聖騎士さまに、愛のない婚姻を捧げられています!
リリシアを前に乗せ、セヴィリスは丁寧に手綱を操った。馬は常足で進む。
「……お義父上に、ベルリーニ伯爵に会いに行くつもりだった?」
リリシアは前を向いたまま、素直にこくんと頷いた。
彼は怒っていると言ったけれど、ダリウスの時のような、焦りや苛立ちを含んだ声ではない。むしろすこし寂しそうに感じられる。
「伯爵に挨拶に行くのになぜ私も一緒じゃないのかな?私は、あなたの夫だろう?」
「……で、でもこれは、ベルリーニ領での問題で」
「あなたは、デインハルトの人間だ」
セヴィリスは言い切った。馬を止め、リリシアの背中を強く抱きしめる。そして、彼女の肩に顔を埋めた。
「だから、私と一緒に行くんだ」
わかった?
切なげな声。リリシアは息が止まりそうになってしまう。
「貴女を守るのは私の役目だ。魔印だけでなく、全ての脅威から。どんなことも、一人で背負わせたりしない。そう婚礼式で誓った」
セヴィリスは彼女の髪をひとすくいして、そこへ口づける。
(でも、それは、この婚姻では……そうじゃないのに。どうして、そんなこと、言うの……?)

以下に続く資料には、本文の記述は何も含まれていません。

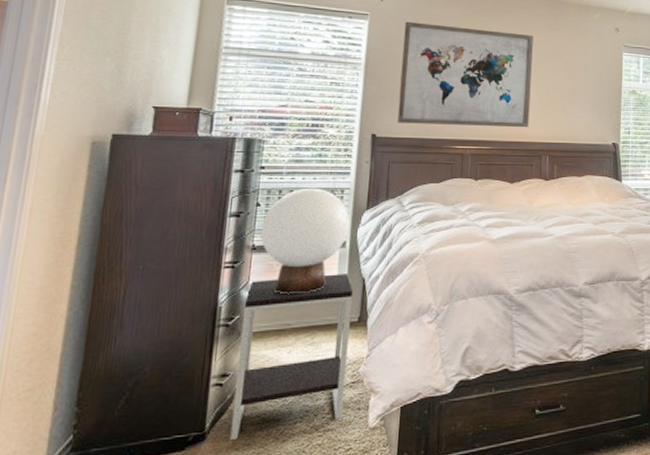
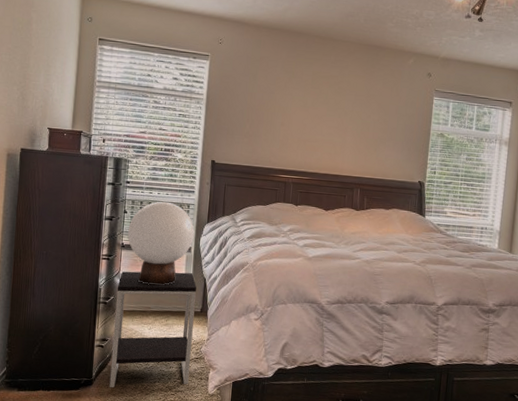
wall art: present [397,21,533,128] -> none [232,62,351,163]

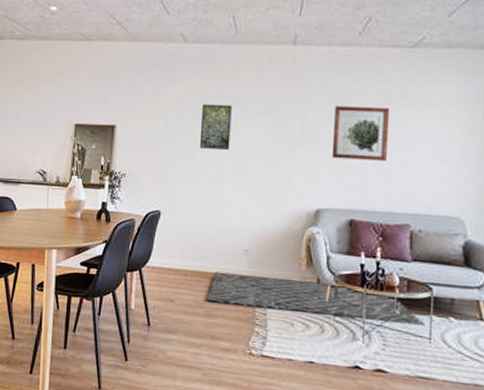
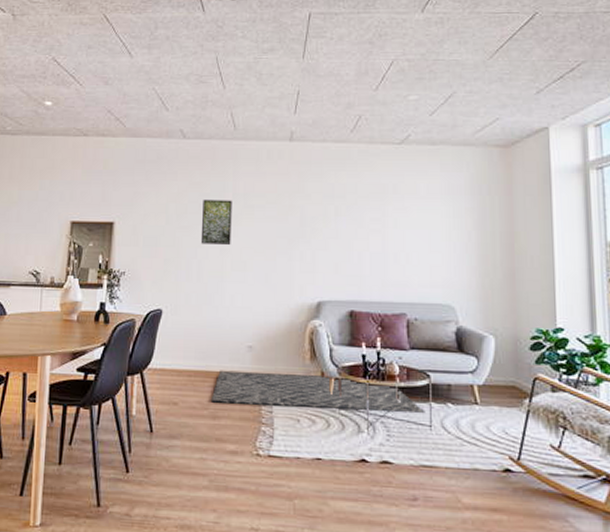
wall art: present [331,106,390,161] -> none [330,200,383,252]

彼の考えがわからない。わからないのに、どんどん惹かれてしまう。愛などない、そういう婚姻のはずだ。
好きになったら、迷惑かけてしまう。
何も答えられないまま、苦しさで、リリシアの胸は潰れそうになっていた。
無言の二人の前に、やがて、ベルリーニ館の大きな鉄門が見えてきた。